Now, one possible alternative to this is expunge the desire for redemption altogether.  Albert Camus notes in his essay The Myth of Sisyphus, that the gods “… had thought with some reason that there is no more dreadful punishment than futile and hopeless labor.”  He establishes in this essay that meaningless labor is not the tragedy, but rather that knowledge that one’s labor is meaningless is tragic; and concludes that “[one] must imagine Sisyphus happy.” The metaphor of Sisyphus, though it overcomes the lack-of-redemption narrative, only serves to highlight the fact that work is a necessary-though-insufficient condition of thriving.  Of course it is important to imagine Sisyphus happy, but where the worker finds such happiness is just as important, as it can all too easily be misplaced, appropriated, or fetishized.  And so, the question returns to how does the worker find a way to expend his energies, i.e. spend his labor-time, on projects that are generative of thriving?
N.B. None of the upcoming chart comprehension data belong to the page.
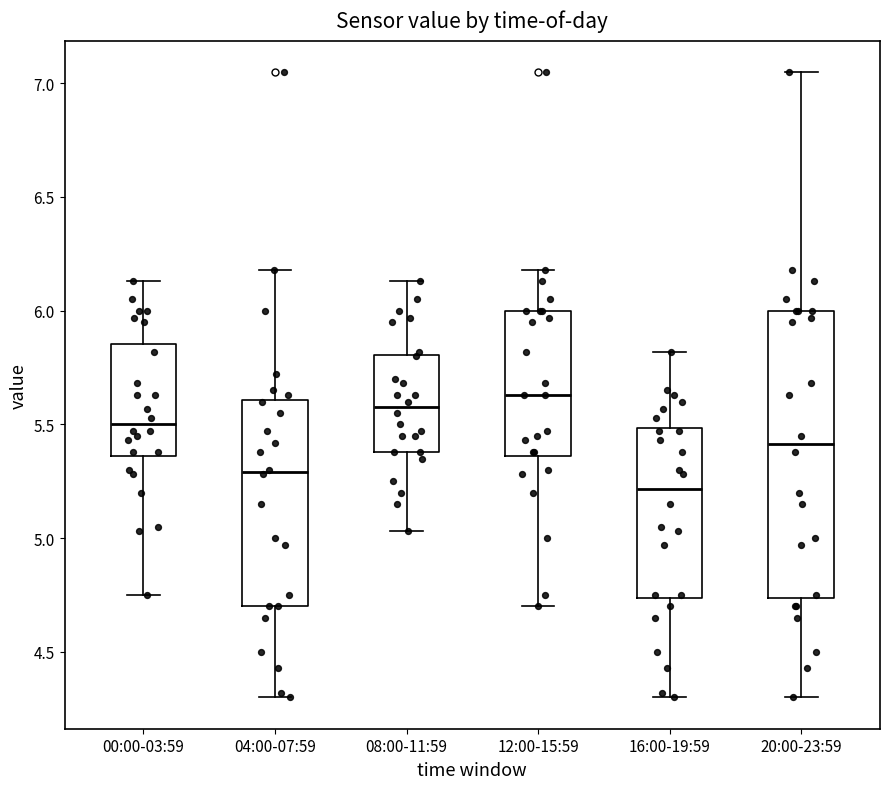

Reading left to right, read every box against the y-axis: the position of its median line, the range the box covers, and the ends of its whiskers. The values are not printed on the chart, so give them approximately, as read against the axis.

00:00-03:59: median 5.50, box 5.35 to 5.85, whiskers 4.75 to 6.15
04:00-07:59: median 5.30, box 4.70 to 5.60, whiskers 4.30 to 6.20
08:00-11:59: median 5.60, box 5.40 to 5.80, whiskers 5.05 to 6.15
12:00-15:59: median 5.65, box 5.35 to 6.00, whiskers 4.70 to 6.20
16:00-19:59: median 5.20, box 4.75 to 5.50, whiskers 4.30 to 5.80
20:00-23:59: median 5.40, box 4.75 to 6.00, whiskers 4.30 to 7.05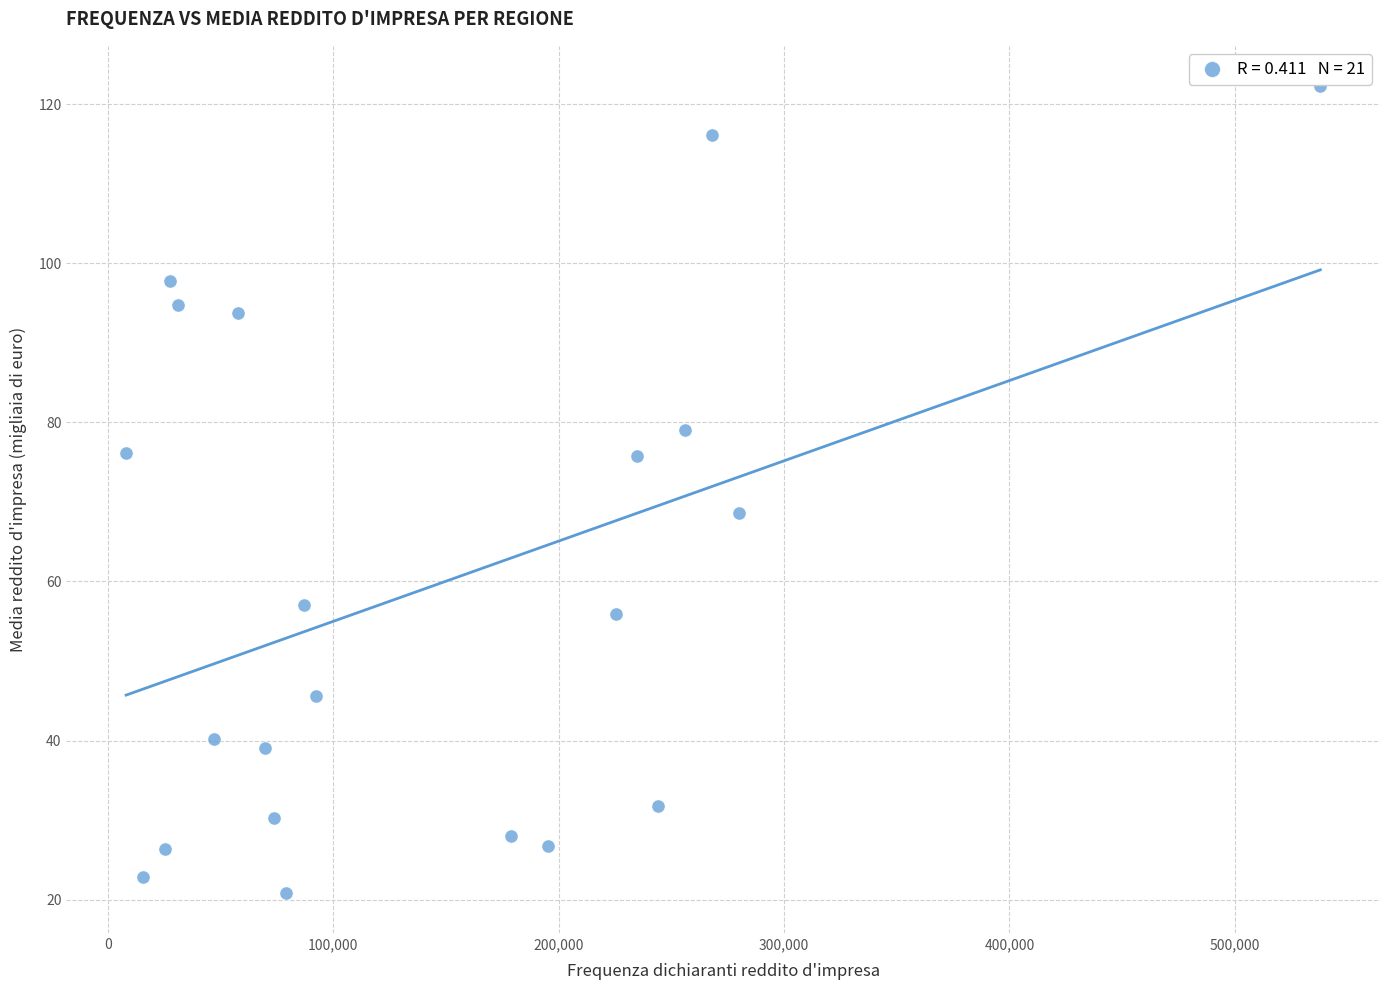

What is the range of Y values (max minus min)?

101.4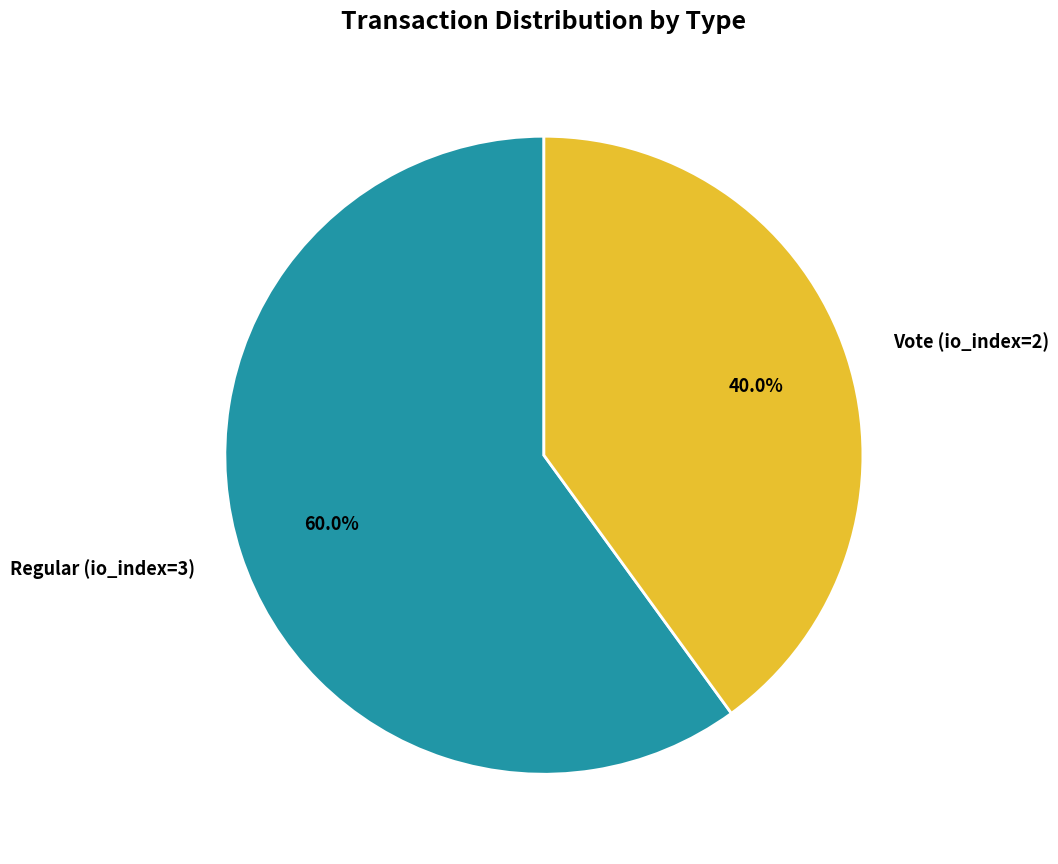

Do Vote (io_index=2) and Regular (io_index=3) together represent more than half of the pie?

Yes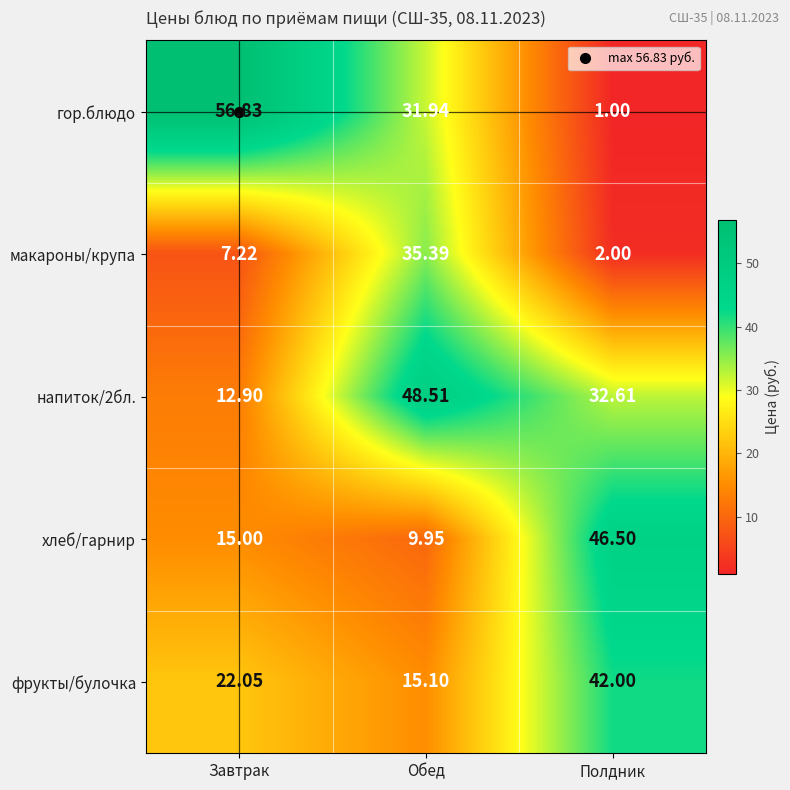

At which label is хлеб/гарнир closest to 28?

Завтрак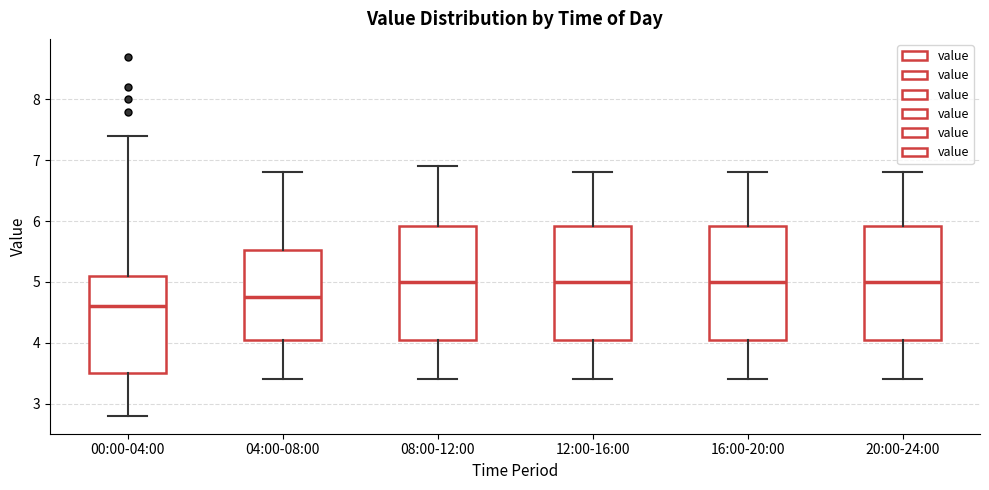

Where does the lower whisker of the box for 08:00-12:00 end on the y-axis? The values are not printed on the chart, so give them approximately, as read against the axis.

3.4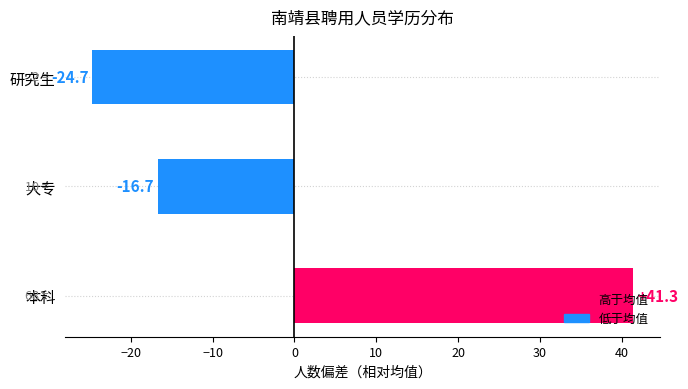

True or false: the data shows -16.7 at 大专.

True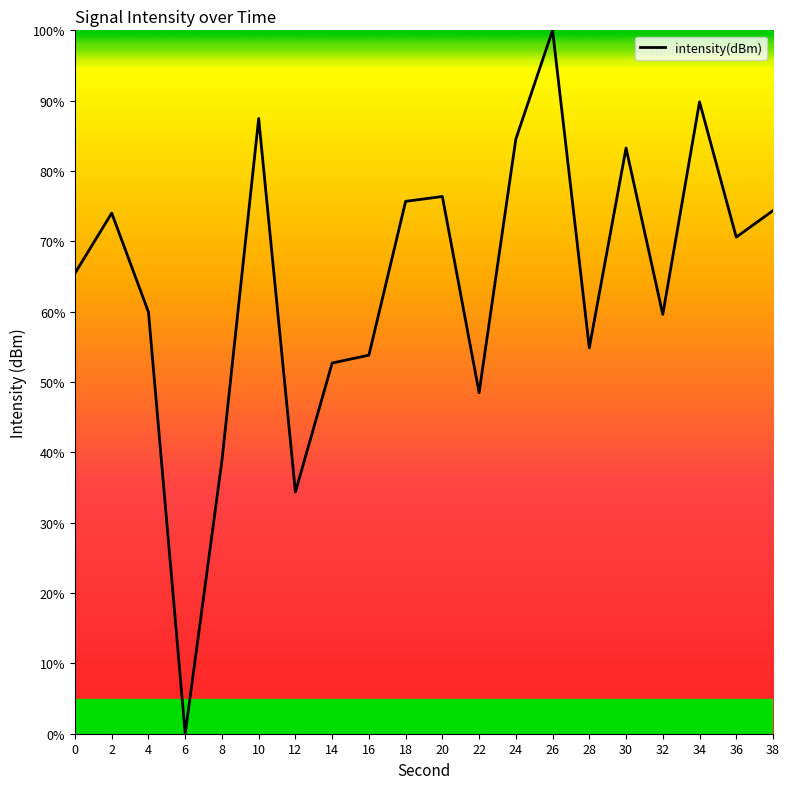

Approximately how many times larger is the value at 20 compared to 32?

1.3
(Hint, the answer is neither simply wages, nor work-life balance – if you need to find a balance between work and life, it’s because there’s an underlying contradiction here, namely, one part of this equation is actually diminishing your capacity for thriving. I argue that seeking balance here is itself a contradiction to thriving, as the aim is not growth, but homeostasis)

This gets to the basis of my project, is it possible to overcome or disrupt the influence of the work-ethic in order to begin to move towards meaningful work? To be clear, this is not an attempt to redeem or save work under capitalism, but rather a putting forward of an alternative to post-work politics and anti-work imaginaries, and one which places an existential, counter-ethical demand on work’s meaningfulness. To this end, I’m going to raise the parallel strategies of making work strange and turning towards death. By making work an alien thing, referring to work as the potential product of labor-time, rather than as a commodity, fetish, or ethic, we may begin to see labor, toil, and work for what they are. And by turning towards death, by coming face to face with the anxiety of our own mortality, specifically the anxiety that ought to arise at the prospect of squandering one’s own life in futile labor, we may find a disruption strong enough to overcome the present (religious) faith in capitalism and the internalized work-ethic.